Day 27: Heart of Mathematics

Today:

• Final Exam: May 7, 3:10-5:10
  • It will be comprehensive, but emphasize recent topics.
  • All the sections we covered from chapters 5, 6, 7, and 8 are fair game. Expect problems that look like the homework or like activities that we did in class.

• The final paper/presentation:
  • Final project paper due today.

  • The Schedule of presentations.

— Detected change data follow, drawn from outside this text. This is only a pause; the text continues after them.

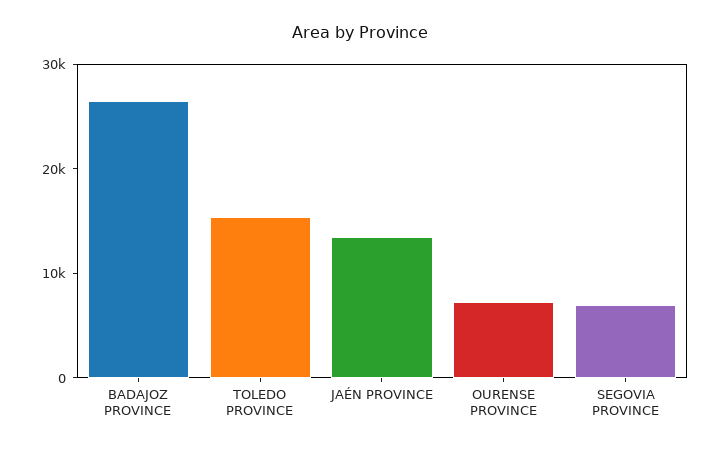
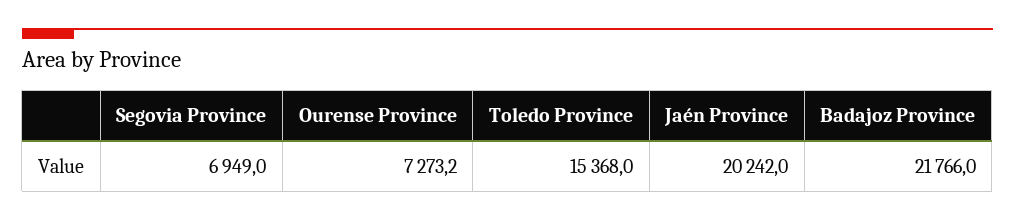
  {
-   "BADAJOZ PROVINCE": 26000,
+   "BADAJOZ PROVINCE": 21766,
    "TOLEDO PROVINCE": 15368,
-   "JAÉN PROVINCE": 14000,
+   "JAÉN PROVINCE": 20242,
    "OURENSE PROVINCE": 7273.2,
    "SEGOVIA PROVINCE": 6949
  }

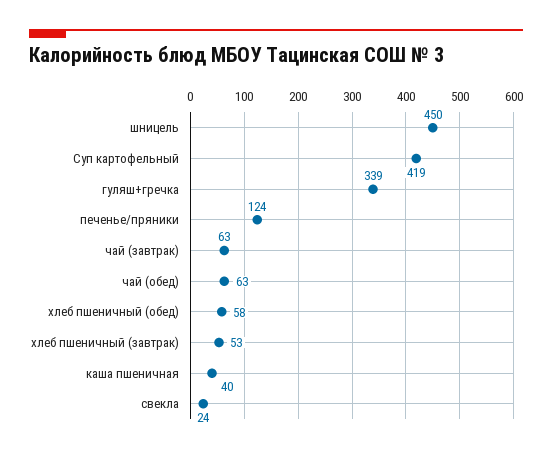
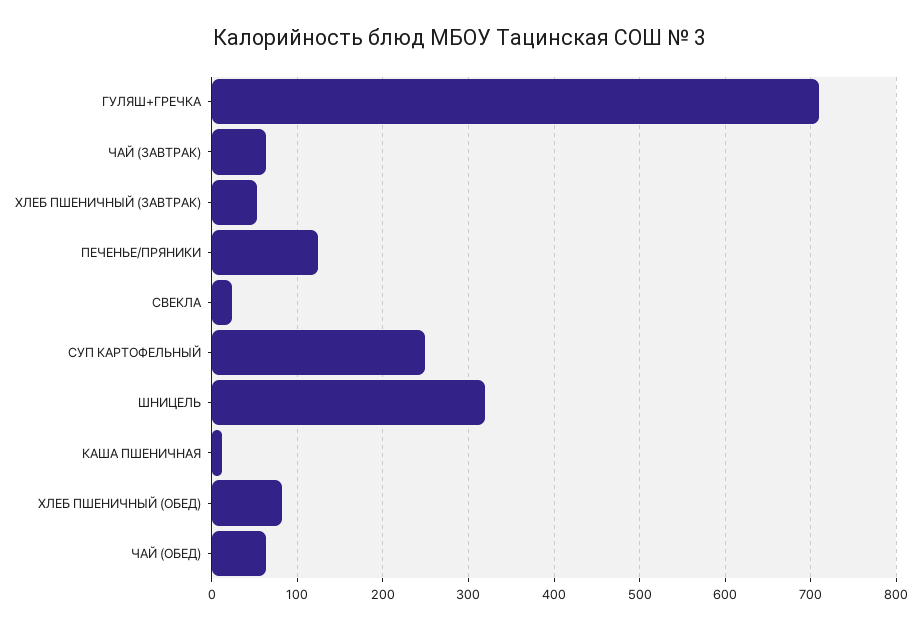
  {
-   "шницель": 450,
+   "шницель": 320,
-   "Суп картофельный": 419,
+   "Суп картофельный": 250,
-   "гуляш+гречка": 339,
+   "гуляш+гречка": 710,
    "печенье/пряники": 124,
    "чай (завтрак)": 63,
    "чай (обед)": 63,
-   "хлеб пшеничный (обед)": 58,
+   "хлеб пшеничный (обед)": 80,
    "хлеб пшеничный (завтрак)": 53,
-   "каша пшеничная": 40,
+   "каша пшеничная": 10,
    "свекла": 24
  }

We start Monday! We must start right on time, and keep moving.

  • Here's the grading rubric for the presentations. This gives you an idea of how you'll be graded (and how you'll be grading your peers).

  • Important:
    • You need to be there for your classmates.
    • If you are not in class for the other presentations, you will lose points on your own.

• Something old, on chaos: Lorenz died just a few days ago (4/16/2008), at the age of 90. And I just saw a report, at the New York Times, that weather reporters are no good beyond three days out.

• Section 7.5 mindscapes returned.
  • #3: using a single question to grade the class
  • #12: Good surveys! Now push it all the way to the conclusion: make sure you calculate the percentages you'd expect in the "population".

• Section 7.6 mindscapes due.

• Section 8.3: Money Matters

  • Mindscapes: #1, 3, 4, 10, 12; Type up #9. Due Monday

  • How do the credit card companies make so much money?
    • Pretty straight forward: #6, p. 678
    • Here's a twist: #11, p. 679

  • How do mortgages work?
    • Other loans can be calculated the same way: for example, CitiFinancial's loan shark fishing attempt on me.
    • Here's another straight-forward mortgage problem: #16, p. 680

  • A "real-world" example: do you use those balance-transfer checks? I got this offer last week.
    • What are the hidden costs (buried in the fine print)?
    • What would $1000 cost me for a year, if I take it out May 1, and pay nothing back? (By the way, the balance transfer APR is 18.99%).

• Section 8.4: Peril at the Polls
  • A blast from the past: The uncola (7-up) versus the colas

  • Sixth grade vice-presidential vote

    	6 boys prefer	4 boys prefer	8 girls prefer	4 girls prefer
    First Choice	Chad	Chad	Gwyn	Courtney
    Second Choice	Courtney	Gwyn	Courtney	Gwyn
    Third Choice	Gwyn	Courtney	Chad	Chad

    Three voting schemes, three different winners.

    1. Plurality voting -- Chad wins
    2. Vote for Two -- Courtney wins
    3. Borda Count Method -- Gwyn wins

    4. Here's my favorite system: Instant run-off, until we have a majority. Who wins?

    Look, it seems like this should be easy. We want a system that has the following properties, given each voter's list of ordered rankings for the candidates:

    1. Better is better: If a voter changes his or her vote in favor of a given candidate, then that shouldn't hurt the candidate.
    2. Ignore the irrelevant: throwing out a loser will not change the outcome.
    3. Go along with the concensus: if everyone agrees, then we have a winner.

    Here's the main, astonishing result:

    The only voting scheme that satisfies these three very reasonable requirements is a dictatorship!

    That is, one person makes the decision.

    It was not a "fluke" that different methods gave different results. As mentioned in the text, mathematicians can "rig" a seemingly benign system that will hand the election over to a preferred candidate.

  • "Transitivity" means that, if we prefer A to B, and B to C, then we'll prefer A to C. Condorcet's Paradox says there's no promise of transitivity!

    Example:

    	5 voters' rankins	5 voters' rankins	5 voters' rankins
    First Place	A	B	C
    Second Place	B	C	A
    Third Place	C	A	B

    Look at the beautiful symmetry in this table.... It's responsible for the problem, in many ways.

  • I want to share a story from my days in the Peace Corps in Togo.

• Evaluations

• The Butterfly Effect (for which Lorenz was famous).